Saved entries
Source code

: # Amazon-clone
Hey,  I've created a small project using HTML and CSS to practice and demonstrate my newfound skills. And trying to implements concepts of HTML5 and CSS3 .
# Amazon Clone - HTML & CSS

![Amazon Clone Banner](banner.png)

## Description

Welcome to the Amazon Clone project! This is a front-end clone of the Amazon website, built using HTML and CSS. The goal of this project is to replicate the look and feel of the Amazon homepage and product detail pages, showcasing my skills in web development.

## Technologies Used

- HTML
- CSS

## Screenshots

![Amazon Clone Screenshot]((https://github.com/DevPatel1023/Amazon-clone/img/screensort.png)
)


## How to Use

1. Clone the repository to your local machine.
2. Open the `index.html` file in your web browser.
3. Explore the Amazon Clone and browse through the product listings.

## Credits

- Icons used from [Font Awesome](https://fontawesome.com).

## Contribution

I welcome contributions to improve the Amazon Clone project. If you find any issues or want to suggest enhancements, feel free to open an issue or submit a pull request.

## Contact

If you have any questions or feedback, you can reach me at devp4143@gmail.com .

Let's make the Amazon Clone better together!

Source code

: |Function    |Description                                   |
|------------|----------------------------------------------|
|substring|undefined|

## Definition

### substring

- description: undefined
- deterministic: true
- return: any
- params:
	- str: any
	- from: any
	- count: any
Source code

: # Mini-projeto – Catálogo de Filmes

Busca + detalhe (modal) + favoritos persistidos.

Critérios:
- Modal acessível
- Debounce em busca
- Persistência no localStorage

◆ Task statement
Reproduce without any change the part of the listing starting at the line that contains "If you have" and ending at the last line of the listing, with both of those lines included.

◆ Completed exercise
If you have any questions or feedback, you can reach me at devp4143@gmail.com .

Let's make the Amazon Clone better together!

Source code

: |Function    |Description                                   |
|------------|----------------------------------------------|
|substring|undefined|

## Definition

### substring

- description: undefined
- deterministic: true
- return: any
- params:
	- str: any
	- from: any
	- count: any
Source code

: # Mini-projeto – Catálogo de Filmes

Busca + detalhe (modal) + favoritos persistidos.

Critérios:
- Modal acessível
- Debounce em busca
- Persistência no localStorage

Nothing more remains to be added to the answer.